2. Justin Fields, Ohio State, .9998 in 2018 A transfer from Georgia, Fields will likely seek immediate eligibility at OSU after being the target of a racial slur at one of UGA’s games. Fields, at 6-foot-3, 225 pounds, has all the tools — the 60-yard arm, breakaway speed as a runner, the size to see over defenses, a nice release — but he needs more polish in making basic, on-schedule plays, since much of his high school highlight film featured out-of-the-pocket, improvisational wonder plays. At Georgia he was very good in limited action, especially as a runner (42 carries for 266 yards). OSU coach Ryan Day got a good one if Fields is immediately eligible, which many expect. He’s not Haskins, though. Haskins would have been the starter at Georgia. Fields wasn’t. Take note.

Labeled shape records
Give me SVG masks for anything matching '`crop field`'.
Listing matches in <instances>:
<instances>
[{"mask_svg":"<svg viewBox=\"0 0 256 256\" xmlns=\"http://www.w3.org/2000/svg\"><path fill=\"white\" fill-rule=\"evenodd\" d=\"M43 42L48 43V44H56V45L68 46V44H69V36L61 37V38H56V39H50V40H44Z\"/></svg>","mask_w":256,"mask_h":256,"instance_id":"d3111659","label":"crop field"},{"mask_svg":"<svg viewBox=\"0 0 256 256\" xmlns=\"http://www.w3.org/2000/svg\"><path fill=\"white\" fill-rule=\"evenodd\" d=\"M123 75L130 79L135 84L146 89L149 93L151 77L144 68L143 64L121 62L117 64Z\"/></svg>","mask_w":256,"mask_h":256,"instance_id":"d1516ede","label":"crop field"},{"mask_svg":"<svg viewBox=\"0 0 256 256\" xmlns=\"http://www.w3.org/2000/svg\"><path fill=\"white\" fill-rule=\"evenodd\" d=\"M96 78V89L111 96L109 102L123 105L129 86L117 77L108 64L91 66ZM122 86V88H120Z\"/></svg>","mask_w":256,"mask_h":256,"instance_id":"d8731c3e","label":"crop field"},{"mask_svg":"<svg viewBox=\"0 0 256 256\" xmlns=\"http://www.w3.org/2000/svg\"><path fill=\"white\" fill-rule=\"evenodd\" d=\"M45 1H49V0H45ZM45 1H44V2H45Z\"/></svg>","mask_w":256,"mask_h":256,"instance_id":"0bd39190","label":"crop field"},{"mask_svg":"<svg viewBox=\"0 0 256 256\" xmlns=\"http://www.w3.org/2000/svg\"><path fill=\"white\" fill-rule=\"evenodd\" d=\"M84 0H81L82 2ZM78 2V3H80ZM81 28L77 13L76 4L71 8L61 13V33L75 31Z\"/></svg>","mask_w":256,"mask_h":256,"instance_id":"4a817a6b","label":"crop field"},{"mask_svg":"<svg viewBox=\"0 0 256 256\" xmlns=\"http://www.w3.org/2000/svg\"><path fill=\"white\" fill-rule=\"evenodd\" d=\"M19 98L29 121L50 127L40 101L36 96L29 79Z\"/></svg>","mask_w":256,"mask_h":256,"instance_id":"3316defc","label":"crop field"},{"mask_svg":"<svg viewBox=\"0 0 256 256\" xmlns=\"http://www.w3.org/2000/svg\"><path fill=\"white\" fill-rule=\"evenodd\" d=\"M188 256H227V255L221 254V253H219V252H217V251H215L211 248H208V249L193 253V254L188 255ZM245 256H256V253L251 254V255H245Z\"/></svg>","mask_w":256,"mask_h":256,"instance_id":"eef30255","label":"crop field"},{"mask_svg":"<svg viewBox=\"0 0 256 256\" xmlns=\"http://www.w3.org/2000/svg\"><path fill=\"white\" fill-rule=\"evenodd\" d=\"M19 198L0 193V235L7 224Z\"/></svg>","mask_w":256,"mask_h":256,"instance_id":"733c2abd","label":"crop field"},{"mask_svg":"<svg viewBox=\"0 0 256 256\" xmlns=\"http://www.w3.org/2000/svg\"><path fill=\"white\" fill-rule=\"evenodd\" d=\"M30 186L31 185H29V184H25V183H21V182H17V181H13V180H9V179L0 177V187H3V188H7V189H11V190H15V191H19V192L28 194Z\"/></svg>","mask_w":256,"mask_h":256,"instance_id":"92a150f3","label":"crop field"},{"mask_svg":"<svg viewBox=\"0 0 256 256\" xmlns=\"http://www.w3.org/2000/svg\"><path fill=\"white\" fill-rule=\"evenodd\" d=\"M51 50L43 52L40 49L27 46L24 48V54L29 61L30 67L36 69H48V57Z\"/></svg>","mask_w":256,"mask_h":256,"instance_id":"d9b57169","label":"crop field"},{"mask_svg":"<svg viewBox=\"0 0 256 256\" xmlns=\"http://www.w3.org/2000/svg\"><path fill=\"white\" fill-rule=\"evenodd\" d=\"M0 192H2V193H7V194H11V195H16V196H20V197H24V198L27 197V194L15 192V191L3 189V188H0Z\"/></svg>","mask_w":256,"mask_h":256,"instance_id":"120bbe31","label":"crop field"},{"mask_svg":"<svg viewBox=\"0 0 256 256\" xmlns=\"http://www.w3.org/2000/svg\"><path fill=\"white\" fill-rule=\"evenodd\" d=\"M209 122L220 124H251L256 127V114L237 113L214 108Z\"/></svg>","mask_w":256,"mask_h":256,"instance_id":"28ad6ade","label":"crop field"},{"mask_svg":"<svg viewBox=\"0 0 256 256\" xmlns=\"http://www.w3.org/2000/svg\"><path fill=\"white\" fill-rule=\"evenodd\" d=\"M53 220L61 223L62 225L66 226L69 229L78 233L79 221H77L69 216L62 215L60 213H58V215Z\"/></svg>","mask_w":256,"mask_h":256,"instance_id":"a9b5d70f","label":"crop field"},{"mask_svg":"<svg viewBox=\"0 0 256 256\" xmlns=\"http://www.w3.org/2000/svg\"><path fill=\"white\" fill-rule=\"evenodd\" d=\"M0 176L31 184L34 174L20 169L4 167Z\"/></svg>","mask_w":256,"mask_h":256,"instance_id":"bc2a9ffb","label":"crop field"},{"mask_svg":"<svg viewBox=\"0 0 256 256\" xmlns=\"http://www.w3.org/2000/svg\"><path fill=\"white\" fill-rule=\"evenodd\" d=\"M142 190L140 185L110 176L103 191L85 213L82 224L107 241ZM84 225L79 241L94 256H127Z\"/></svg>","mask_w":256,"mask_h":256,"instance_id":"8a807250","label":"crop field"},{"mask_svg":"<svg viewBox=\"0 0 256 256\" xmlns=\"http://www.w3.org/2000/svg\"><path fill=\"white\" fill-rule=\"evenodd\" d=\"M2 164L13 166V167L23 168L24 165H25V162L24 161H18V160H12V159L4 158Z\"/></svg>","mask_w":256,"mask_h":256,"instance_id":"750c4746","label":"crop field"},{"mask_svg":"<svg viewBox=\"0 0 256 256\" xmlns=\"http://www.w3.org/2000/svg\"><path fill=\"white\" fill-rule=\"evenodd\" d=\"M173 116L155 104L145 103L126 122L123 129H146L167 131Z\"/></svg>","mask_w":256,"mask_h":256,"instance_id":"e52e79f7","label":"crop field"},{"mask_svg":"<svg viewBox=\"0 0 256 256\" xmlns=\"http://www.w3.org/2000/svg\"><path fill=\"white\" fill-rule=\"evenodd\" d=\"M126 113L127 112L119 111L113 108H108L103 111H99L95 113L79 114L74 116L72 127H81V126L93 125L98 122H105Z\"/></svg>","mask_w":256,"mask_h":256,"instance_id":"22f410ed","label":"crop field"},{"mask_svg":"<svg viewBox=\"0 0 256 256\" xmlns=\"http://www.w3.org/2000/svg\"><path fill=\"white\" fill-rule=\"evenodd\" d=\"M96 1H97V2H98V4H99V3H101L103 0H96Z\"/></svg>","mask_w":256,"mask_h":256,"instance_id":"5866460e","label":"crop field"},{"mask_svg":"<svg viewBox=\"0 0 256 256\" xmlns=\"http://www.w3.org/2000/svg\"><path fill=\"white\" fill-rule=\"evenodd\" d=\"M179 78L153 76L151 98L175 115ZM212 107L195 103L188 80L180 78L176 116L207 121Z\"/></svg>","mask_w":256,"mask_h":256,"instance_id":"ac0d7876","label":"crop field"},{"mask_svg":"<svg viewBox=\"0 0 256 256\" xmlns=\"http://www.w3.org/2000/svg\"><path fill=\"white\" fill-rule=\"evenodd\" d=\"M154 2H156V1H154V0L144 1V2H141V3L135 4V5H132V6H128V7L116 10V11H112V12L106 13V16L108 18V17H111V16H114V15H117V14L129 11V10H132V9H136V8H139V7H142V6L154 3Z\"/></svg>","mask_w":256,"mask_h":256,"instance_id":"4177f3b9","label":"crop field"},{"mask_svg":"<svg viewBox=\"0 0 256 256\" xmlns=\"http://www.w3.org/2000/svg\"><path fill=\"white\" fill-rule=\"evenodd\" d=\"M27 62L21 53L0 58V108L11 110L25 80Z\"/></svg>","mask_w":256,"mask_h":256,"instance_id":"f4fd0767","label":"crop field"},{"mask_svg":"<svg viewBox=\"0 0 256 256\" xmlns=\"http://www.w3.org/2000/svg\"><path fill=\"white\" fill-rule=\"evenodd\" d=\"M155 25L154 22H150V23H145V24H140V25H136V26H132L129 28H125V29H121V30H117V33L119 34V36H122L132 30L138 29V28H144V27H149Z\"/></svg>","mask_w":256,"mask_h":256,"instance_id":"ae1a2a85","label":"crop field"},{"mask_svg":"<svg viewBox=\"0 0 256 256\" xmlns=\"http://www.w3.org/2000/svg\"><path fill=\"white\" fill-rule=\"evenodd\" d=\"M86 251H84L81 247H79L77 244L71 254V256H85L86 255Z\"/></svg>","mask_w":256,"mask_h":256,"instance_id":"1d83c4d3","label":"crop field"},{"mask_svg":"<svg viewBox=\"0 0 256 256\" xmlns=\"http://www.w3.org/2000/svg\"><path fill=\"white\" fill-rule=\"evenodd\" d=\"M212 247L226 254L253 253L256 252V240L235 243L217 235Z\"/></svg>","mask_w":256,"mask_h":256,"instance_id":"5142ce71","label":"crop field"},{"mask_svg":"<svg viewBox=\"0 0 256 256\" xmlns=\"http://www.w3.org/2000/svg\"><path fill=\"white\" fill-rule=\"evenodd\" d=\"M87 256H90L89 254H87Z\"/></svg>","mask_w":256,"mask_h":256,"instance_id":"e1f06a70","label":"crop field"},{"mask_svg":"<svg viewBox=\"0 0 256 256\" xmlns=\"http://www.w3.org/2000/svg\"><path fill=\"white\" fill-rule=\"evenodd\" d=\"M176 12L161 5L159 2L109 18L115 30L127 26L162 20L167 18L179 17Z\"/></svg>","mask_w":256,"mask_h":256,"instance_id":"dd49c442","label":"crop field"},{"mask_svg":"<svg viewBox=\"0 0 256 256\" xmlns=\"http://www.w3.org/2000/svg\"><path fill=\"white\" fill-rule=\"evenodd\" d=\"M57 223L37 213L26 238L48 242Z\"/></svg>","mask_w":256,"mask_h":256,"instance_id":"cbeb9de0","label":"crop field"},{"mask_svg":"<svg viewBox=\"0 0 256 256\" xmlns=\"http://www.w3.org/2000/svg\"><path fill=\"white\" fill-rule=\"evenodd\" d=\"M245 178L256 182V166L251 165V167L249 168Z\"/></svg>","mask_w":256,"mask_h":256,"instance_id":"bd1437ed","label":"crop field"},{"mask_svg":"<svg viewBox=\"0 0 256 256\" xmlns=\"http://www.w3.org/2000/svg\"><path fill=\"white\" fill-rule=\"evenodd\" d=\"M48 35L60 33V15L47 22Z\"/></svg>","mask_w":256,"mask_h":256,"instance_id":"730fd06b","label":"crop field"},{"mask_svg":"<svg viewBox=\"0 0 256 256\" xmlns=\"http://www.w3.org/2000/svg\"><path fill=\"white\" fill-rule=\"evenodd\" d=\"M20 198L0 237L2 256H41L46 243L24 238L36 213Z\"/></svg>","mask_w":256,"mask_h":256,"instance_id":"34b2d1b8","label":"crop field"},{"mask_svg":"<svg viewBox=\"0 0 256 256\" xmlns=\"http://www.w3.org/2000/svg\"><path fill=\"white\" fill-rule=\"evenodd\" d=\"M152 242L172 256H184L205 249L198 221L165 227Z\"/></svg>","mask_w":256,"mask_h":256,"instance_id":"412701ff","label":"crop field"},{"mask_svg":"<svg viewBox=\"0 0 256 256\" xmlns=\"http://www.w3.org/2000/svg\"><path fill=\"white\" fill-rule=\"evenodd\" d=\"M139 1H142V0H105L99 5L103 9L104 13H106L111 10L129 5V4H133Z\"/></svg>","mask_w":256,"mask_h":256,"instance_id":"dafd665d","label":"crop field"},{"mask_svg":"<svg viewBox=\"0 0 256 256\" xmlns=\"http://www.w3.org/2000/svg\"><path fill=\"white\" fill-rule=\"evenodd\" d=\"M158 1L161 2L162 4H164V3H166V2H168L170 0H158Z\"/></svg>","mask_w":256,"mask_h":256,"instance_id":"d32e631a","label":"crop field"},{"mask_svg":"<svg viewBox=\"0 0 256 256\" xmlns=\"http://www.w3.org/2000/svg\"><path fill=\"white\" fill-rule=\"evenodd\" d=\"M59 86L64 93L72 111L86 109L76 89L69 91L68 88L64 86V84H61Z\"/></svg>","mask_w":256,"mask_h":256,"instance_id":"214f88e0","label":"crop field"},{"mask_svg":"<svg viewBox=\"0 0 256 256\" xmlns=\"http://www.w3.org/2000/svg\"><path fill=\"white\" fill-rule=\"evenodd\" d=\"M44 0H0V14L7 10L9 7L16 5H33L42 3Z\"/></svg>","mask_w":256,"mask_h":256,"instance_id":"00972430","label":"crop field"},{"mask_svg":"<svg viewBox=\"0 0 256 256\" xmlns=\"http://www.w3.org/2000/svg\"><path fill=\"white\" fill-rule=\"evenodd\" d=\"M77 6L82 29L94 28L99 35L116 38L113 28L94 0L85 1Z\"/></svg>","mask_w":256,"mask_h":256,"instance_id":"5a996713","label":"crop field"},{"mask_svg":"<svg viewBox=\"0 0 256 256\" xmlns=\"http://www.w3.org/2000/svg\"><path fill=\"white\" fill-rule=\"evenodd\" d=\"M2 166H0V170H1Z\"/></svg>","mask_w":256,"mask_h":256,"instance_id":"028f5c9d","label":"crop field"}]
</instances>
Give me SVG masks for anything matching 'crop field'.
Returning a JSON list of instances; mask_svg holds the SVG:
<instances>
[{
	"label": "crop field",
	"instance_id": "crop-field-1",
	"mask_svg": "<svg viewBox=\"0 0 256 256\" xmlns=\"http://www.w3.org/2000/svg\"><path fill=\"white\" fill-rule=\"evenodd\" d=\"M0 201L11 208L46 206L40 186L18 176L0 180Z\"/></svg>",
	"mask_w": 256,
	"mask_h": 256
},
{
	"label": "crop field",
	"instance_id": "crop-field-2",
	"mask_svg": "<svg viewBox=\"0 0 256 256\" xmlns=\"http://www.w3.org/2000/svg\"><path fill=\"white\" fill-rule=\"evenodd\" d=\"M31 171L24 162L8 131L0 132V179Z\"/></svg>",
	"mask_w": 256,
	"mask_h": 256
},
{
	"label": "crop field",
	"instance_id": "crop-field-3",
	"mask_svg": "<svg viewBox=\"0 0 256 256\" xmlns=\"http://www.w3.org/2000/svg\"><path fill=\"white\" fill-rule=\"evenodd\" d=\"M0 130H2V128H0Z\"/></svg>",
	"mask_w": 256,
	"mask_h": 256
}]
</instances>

• **TASK INSTRUCTIONS**:
a) Write out everything in the passage on Justin Fields from "2. Justin Fields, Ohio" down to "wasn’t. Take note.".
b) Pull out each line of the records that contains the word "Give".
The text and the records have no connection to each other.

• **SOLUTION SET**:
a)
2. Justin Fields, Ohio State, .9998 in 2018 A transfer from Georgia, Fields will likely seek immediate eligibility at OSU after being the target of a racial slur at one of UGA’s games. Fields, at 6-foot-3, 225 pounds, has all the tools — the 60-yard arm, breakaway speed as a runner, the size to see over defenses, a nice release — but he needs more polish in making basic, on-schedule plays, since much of his high school highlight film featured out-of-the-pocket, improvisational wonder plays. At Georgia he was very good in limited action, especially as a runner (42 carries for 266 yards). OSU coach Ryan Day got a good one if Fields is immediately eligible, which many expect. He’s not Haskins, though. Haskins would have been the starter at Georgia. Fields wasn’t. Take note.

b)
Give me SVG masks for anything matching '`crop field`'.
Give me SVG masks for anything matching 'crop field'.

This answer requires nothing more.